▸ Required action: Copy the result of filtering the entries below for lines that include the string "사용되는".

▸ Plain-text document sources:
-*-

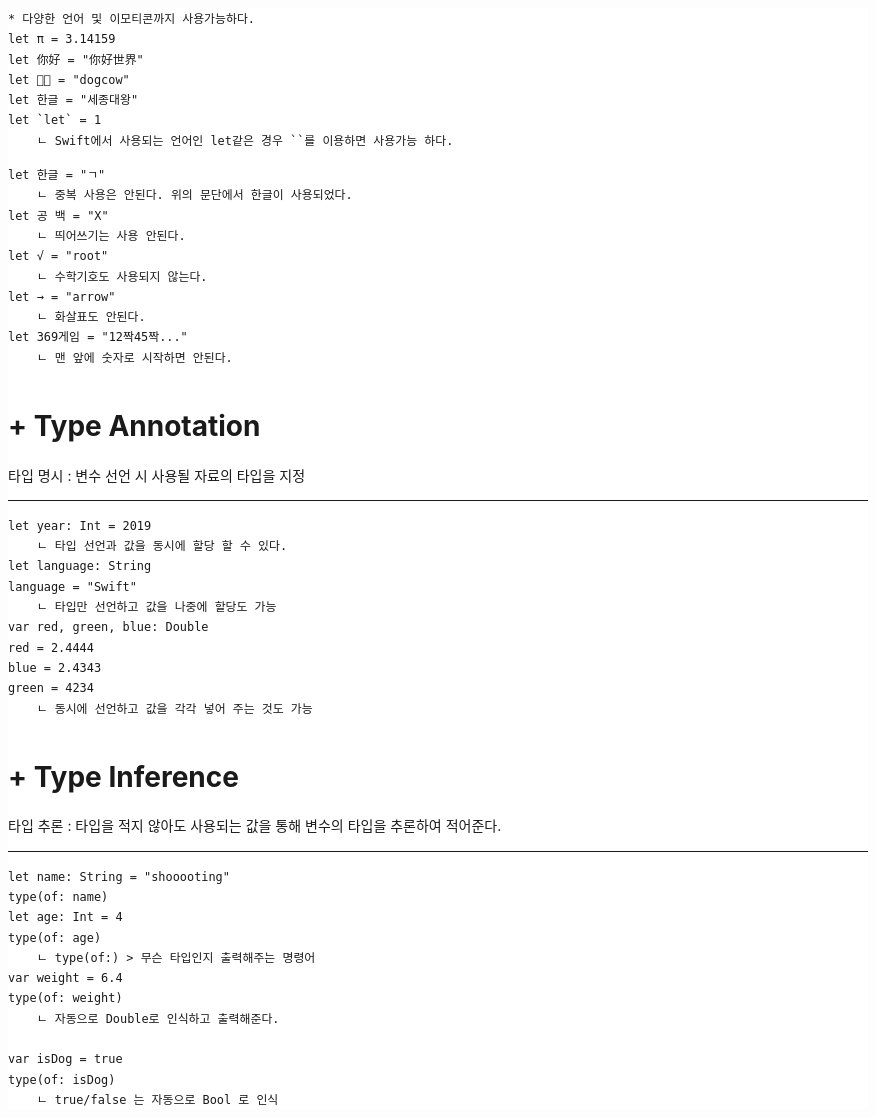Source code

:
 ```
* 다양한 언어 및 이모티콘까지 사용가능하다.
let π = 3.14159
let 你好 = "你好世界"
let 🐶🐮 = "dogcow"
let 한글 = "세종대왕"
let `let` = 1
    ㄴ Swift에서 사용되는 언어인 let같은 경우 ``를 이용하면 사용가능 하다.
```

```
let 한글 = "ㄱ"
    ㄴ 중복 사용은 안된다. 위의 문단에서 한글이 사용되었다.
let 공 백 = "X"
    ㄴ 띄어쓰기는 사용 안된다.
let √ = "root"
    ㄴ 수학기호도 사용되지 않는다.
let → = "arrow"
    ㄴ 화살표도 안된다.
let 369게임 = "12짝45짝..."
    ㄴ 맨 앞에 숫자로 시작하면 안된다.
```

# + Type Annotation

타입 명시 : 변수 선언 시 사용될 자료의 타입을 지정

---
```
let year: Int = 2019
    ㄴ 타입 선언과 값을 동시에 할당 할 수 있다.
let language: String
language = "Swift"
    ㄴ 타입만 선언하고 값을 나중에 할당도 가능
var red, green, blue: Double
red = 2.4444
blue = 2.4343
green = 4234
    ㄴ 동시에 선언하고 값을 각각 넣어 주는 것도 가능
```

# + Type Inference
타입 추론 : 타입을 적지 않아도 사용되는 값을 통해 변수의 타입을 추론하여 적어준다.

---
```
let name: String = "shooooting"
type(of: name)
let age: Int = 4
type(of: age)
    ㄴ type(of:) > 무슨 타입인지 출력해주는 명령어
var weight = 6.4
type(of: weight)
    ㄴ 자동으로 Double로 인식하고 출력해준다.

var isDog = true
type(of: isDog)
    ㄴ true/false 는 자동으로 Bool 로 인식
```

-*-

▸ Response area:
    ㄴ Swift에서 사용되는 언어인 let같은 경우 ``를 이용하면 사용가능 하다.
타입 추론 : 타입을 적지 않아도 사용되는 값을 통해 변수의 타입을 추론하여 적어준다.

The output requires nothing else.